Input material section start
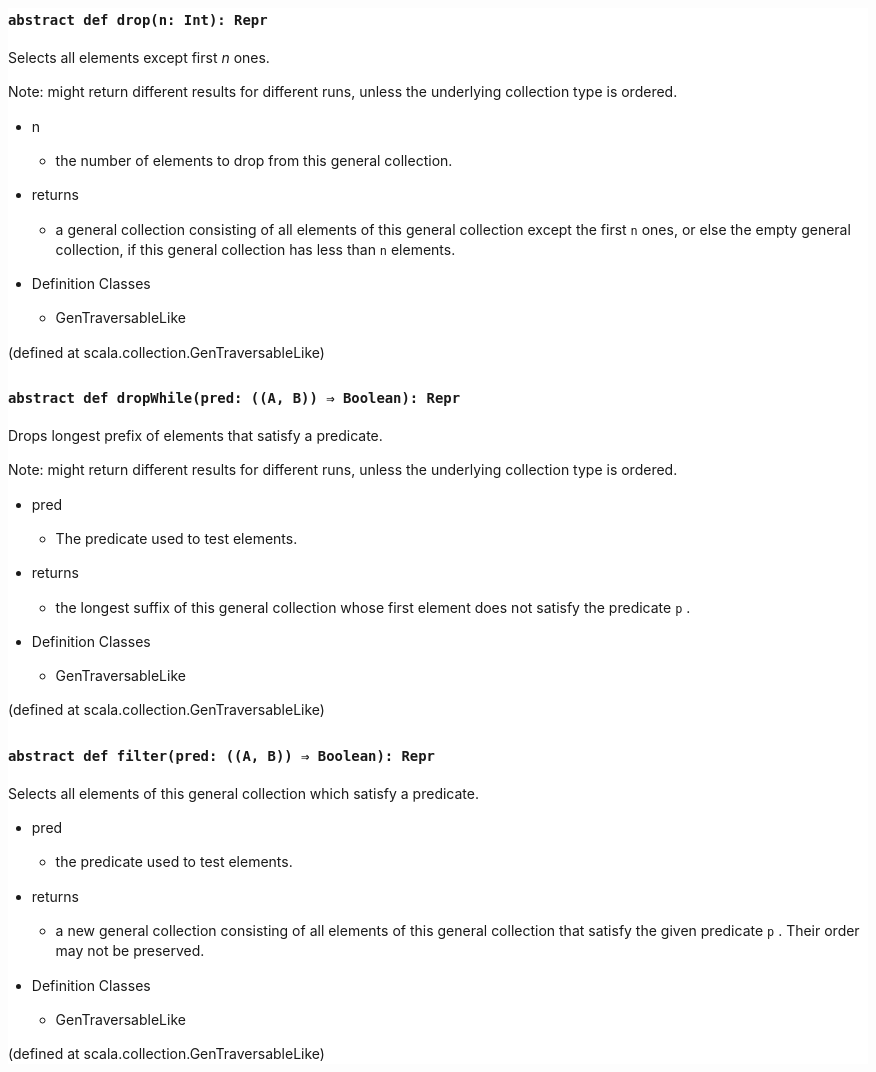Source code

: 
### `abstract def drop(n: Int): Repr`                                        ###

Selects all elements except first _n_ ones.

Note: might return different results for different runs, unless the underlying
collection type is ordered.

* n
  * the number of elements to drop from this general collection.
* returns
  * a general collection consisting of all elements of this general collection
    except the first `n` ones, or else the empty general collection, if this
    general collection has less than `n` elements.

* Definition Classes
  * GenTraversableLike

(defined at scala.collection.GenTraversableLike)


### `abstract def dropWhile(pred: ((A, B)) ⇒ Boolean): Repr`                 ###

Drops longest prefix of elements that satisfy a predicate.

Note: might return different results for different runs, unless the underlying
collection type is ordered.

* pred
  * The predicate used to test elements.
* returns
  * the longest suffix of this general collection whose first element does not
    satisfy the predicate `p` .

* Definition Classes
  * GenTraversableLike

(defined at scala.collection.GenTraversableLike)


### `abstract def filter(pred: ((A, B)) ⇒ Boolean): Repr`                    ###

Selects all elements of this general collection which satisfy a predicate.

* pred
  * the predicate used to test elements.
* returns
  * a new general collection consisting of all elements of this general
    collection that satisfy the given predicate `p` . Their order may not be
    preserved.

* Definition Classes
  * GenTraversableLike

(defined at scala.collection.GenTraversableLike)
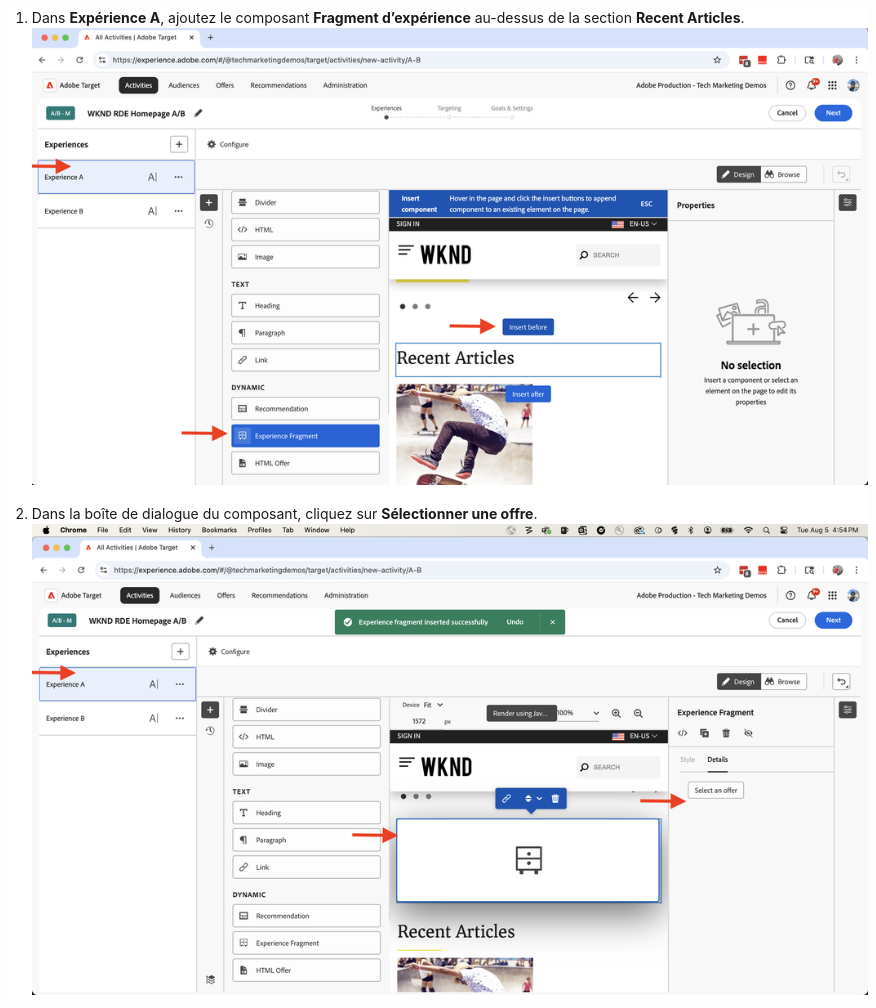 1. Dans **Expérience A**, ajoutez le composant **Fragment d’expérience** au-dessus de la section **Recent Articles**.\
   ![Ajout d’un composant de fragment d’expérience](../assets/use-cases/experiment/add-experience-fragment-component.png)

1. Dans la boîte de dialogue du composant, cliquez sur **Sélectionner une offre**.\
   ![Sélection d’une offre](../assets/use-cases/experiment/select-offer.png)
Input material section end
Leaving out any pictures, write the records above out exactly as they are.

Solution to this task ->
Source code

: 
### `abstract def drop(n: Int): Repr`                                        ###

Selects all elements except first _n_ ones.

Note: might return different results for different runs, unless the underlying
collection type is ordered.

* n
  * the number of elements to drop from this general collection.
* returns
  * a general collection consisting of all elements of this general collection
    except the first `n` ones, or else the empty general collection, if this
    general collection has less than `n` elements.

* Definition Classes
  * GenTraversableLike

(defined at scala.collection.GenTraversableLike)


### `abstract def dropWhile(pred: ((A, B)) ⇒ Boolean): Repr`                 ###

Drops longest prefix of elements that satisfy a predicate.

Note: might return different results for different runs, unless the underlying
collection type is ordered.

* pred
  * The predicate used to test elements.
* returns
  * the longest suffix of this general collection whose first element does not
    satisfy the predicate `p` .

* Definition Classes
  * GenTraversableLike

(defined at scala.collection.GenTraversableLike)


### `abstract def filter(pred: ((A, B)) ⇒ Boolean): Repr`                    ###

Selects all elements of this general collection which satisfy a predicate.

* pred
  * the predicate used to test elements.
* returns
  * a new general collection consisting of all elements of this general
    collection that satisfy the given predicate `p` . Their order may not be
    preserved.

* Definition Classes
  * GenTraversableLike

(defined at scala.collection.GenTraversableLike)
 1. Dans **Expérience A**, ajoutez le composant **Fragment d’expérience** au-dessus de la section **Recent Articles**.\
   ![Ajout d’un composant de fragment d’expérience](../assets/use-cases/experiment/add-experience-fragment-component.png)

1. Dans la boîte de dialogue du composant, cliquez sur **Sélectionner une offre**.\
   ![Sélection d’une offre](../assets/use-cases/experiment/select-offer.png)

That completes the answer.